Anooj Kansara Sep 25, 2012

Tishman Speyer Properties LP

Counting the iconic Chrysler Building and Rockefeller Center amongst its assets, Tishman Speyer is a major real estate player in the city. In 2006, Tishman Speyer partnered with BlackRock Realty in the largest real estate deal in U.S. history: the $5.4 billion purchase of Stuyvesant Town and Peter Cooper Village. Their valuation of this property was based on the heady assumption that the income from it would triple in five years. The result: Tishman Speyer defaulted last year on $4.4 billion of debt from the deal. Tenants, moreover, have been cleared by the state’s high court to pursue up to $215 million in damages and rent rebates from Tishman Speyer for illegally collecting raised rents despite receiving tax breaks as part of a program designed to promote renovations in exchange for keeping rents affordable. This program cost the city an estimated $257 million last year in forgone property taxes.


Forest City Ratner Corporation

Forest City Ratner is the developer responsible for the Atlantic Yards project in Downtown Brooklyn that, in addition to the Barclay Center, will include 247,000 sq ft for retail use and 336,000 sq ft of office space. It has proven to be one of the most controversial projects in recent memory. In July, a hearing was held to discuss whether Forest City Ratner should receive nearly $92 million in tax-exempt bonds for the project, yet the city made only the bare minimum effort in publicizing the hearing. It was only attended by a few dozen people, and would-be voices were drowned out.


Related Companies

Holding $15 billion worth of assets, this developer counts the 10-year, $15 billion Hudson Yards project in the far West Side as its capstone project.
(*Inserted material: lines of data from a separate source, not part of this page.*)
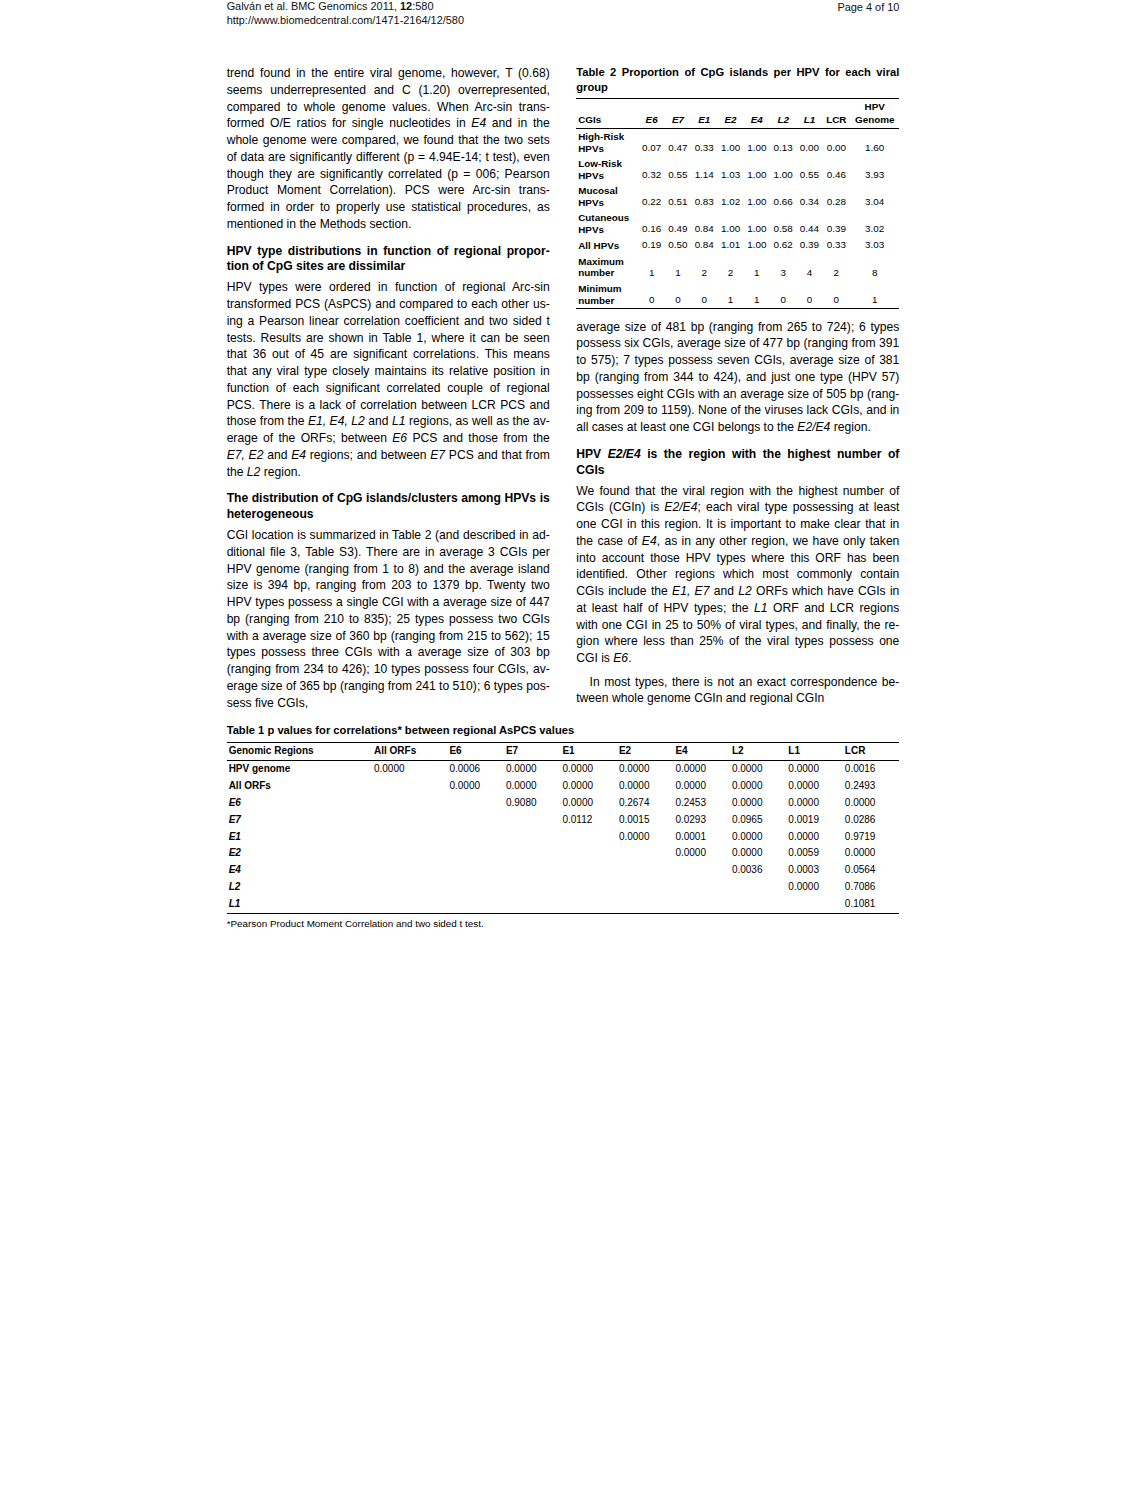Galván et al. BMC Genomics 2011, 12:580
http://www.biomedcentral.com/1471-2164/12/580
Page 4 of 10
trend found in the entire viral genome, however, T (0.68) seems underrepresented and C (1.20) overrepresented, compared to whole genome values. When Arc-sin transformed O/E ratios for single nucleotides in E4 and in the whole genome were compared, we found that the two sets of data are significantly different (p = 4.94E-14; t test), even though they are significantly correlated (p = 006; Pearson Product Moment Correlation). PCS were Arc-sin transformed in order to properly use statistical procedures, as mentioned in the Methods section.
HPV type distributions in function of regional proportion of CpG sites are dissimilar
HPV types were ordered in function of regional Arc-sin transformed PCS (AsPCS) and compared to each other using a Pearson linear correlation coefficient and two sided t tests. Results are shown in Table 1, where it can be seen that 36 out of 45 are significant correlations. This means that any viral type closely maintains its relative position in function of each significant correlated couple of regional PCS. There is a lack of correlation between LCR PCS and those from the E1, E4, L2 and L1 regions, as well as the average of the ORFs; between E6 PCS and those from the E7, E2 and E4 regions; and between E7 PCS and that from the L2 region.
The distribution of CpG islands/clusters among HPVs is heterogeneous
CGI location is summarized in Table 2 (and described in additional file 3, Table S3). There are in average 3 CGIs per HPV genome (ranging from 1 to 8) and the average island size is 394 bp, ranging from 203 to 1379 bp. Twenty two HPV types possess a single CGI with a average size of 447 bp (ranging from 210 to 835); 25 types possess two CGIs with a average size of 360 bp (ranging from 215 to 562); 15 types possess three CGIs with a average size of 303 bp (ranging from 234 to 426); 10 types possess four CGIs, average size of 365 bp (ranging from 241 to 510); 6 types possess five CGIs,
Table 2 Proportion of CpG islands per HPV for each viral group
| CGIs | E6 | E7 | E1 | E2 | E4 | L2 | L1 | LCR | HPV Genome |
| --- | --- | --- | --- | --- | --- | --- | --- | --- | --- |
| High-Risk HPVs | 0.07 | 0.47 | 0.33 | 1.00 | 1.00 | 0.13 | 0.00 | 0.00 | 1.60 |
| Low-Risk HPVs | 0.32 | 0.55 | 1.14 | 1.03 | 1.00 | 1.00 | 0.55 | 0.46 | 3.93 |
| Mucosal HPVs | 0.22 | 0.51 | 0.83 | 1.02 | 1.00 | 0.66 | 0.34 | 0.28 | 3.04 |
| Cutaneous HPVs | 0.16 | 0.49 | 0.84 | 1.00 | 1.00 | 0.58 | 0.44 | 0.39 | 3.02 |
| All HPVs | 0.19 | 0.50 | 0.84 | 1.01 | 1.00 | 0.62 | 0.39 | 0.33 | 3.03 |
| Maximum number | 1 | 1 | 2 | 2 | 1 | 3 | 4 | 2 | 8 |
| Minimum number | 0 | 0 | 0 | 1 | 1 | 0 | 0 | 0 | 1 |
average size of 481 bp (ranging from 265 to 724); 6 types possess six CGIs, average size of 477 bp (ranging from 391 to 575); 7 types possess seven CGIs, average size of 381 bp (ranging from 344 to 424), and just one type (HPV 57) possesses eight CGIs with an average size of 505 bp (ranging from 209 to 1159). None of the viruses lack CGIs, and in all cases at least one CGI belongs to the E2/E4 region.
HPV E2/E4 is the region with the highest number of CGIs
We found that the viral region with the highest number of CGIs (CGIn) is E2/E4; each viral type possessing at least one CGI in this region. It is important to make clear that in the case of E4, as in any other region, we have only taken into account those HPV types where this ORF has been identified. Other regions which most commonly contain CGIs include the E1, E7 and L2 ORFs which have CGIs in at least half of HPV types; the L1 ORF and LCR regions with one CGI in 25 to 50% of viral types, and finally, the region where less than 25% of the viral types possess one CGI is E6.
In most types, there is not an exact correspondence between whole genome CGIn and regional CGIn
Table 1 p values for correlations* between regional AsPCS values
| Genomic Regions | All ORFs | E6 | E7 | E1 | E2 | E4 | L2 | L1 | LCR |
| --- | --- | --- | --- | --- | --- | --- | --- | --- | --- |
| HPV genome | 0.0000 | 0.0006 | 0.0000 | 0.0000 | 0.0000 | 0.0000 | 0.0000 | 0.0000 | 0.0016 |
| All ORFs | | 0.0000 | 0.0000 | 0.0000 | 0.0000 | 0.0000 | 0.0000 | 0.0000 | 0.2493 |
| E6 | | | 0.9080 | 0.0000 | 0.2674 | 0.2453 | 0.0000 | 0.0000 | 0.0000 |
| E7 | | | | 0.0112 | 0.0015 | 0.0293 | 0.0965 | 0.0019 | 0.0286 |
| E1 | | | | | 0.0000 | 0.0001 | 0.0000 | 0.0000 | 0.9719 |
| E2 | | | | | | 0.0000 | 0.0000 | 0.0059 | 0.0000 |
| E4 | | | | | | | 0.0036 | 0.0003 | 0.0564 |
| L2 | | | | | | | | 0.0000 | 0.7086 |
| L1 | | | | | | | | | 0.1081 |
*Pearson Product Moment Correlation and two sided t test.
Public subsidy watchdog group Good Jobs New York testified before the New York Industrial Development Agency in July to argue against a proposal to give further subsidies to the tune of $100 million to Related Companies for yet another commercial tower when the Bloomberg administration has already made extensive efforts to make the area ripe for development through re-zoning, massive infrastructure investment and various tax breaks. The city may now be responsible for an additional $500 million by the end of 2015 just to service the interest on the $3 billion in bonds given to the Hudson Yards project. At the end of August, Related extracted an agreement for labor-cost-cutting measures from the city’s construction unions after months of tense negotiations. Related Cos. reportedly threatened to use nonunion labor for the project if it did not get the labor cost-savings it wanted.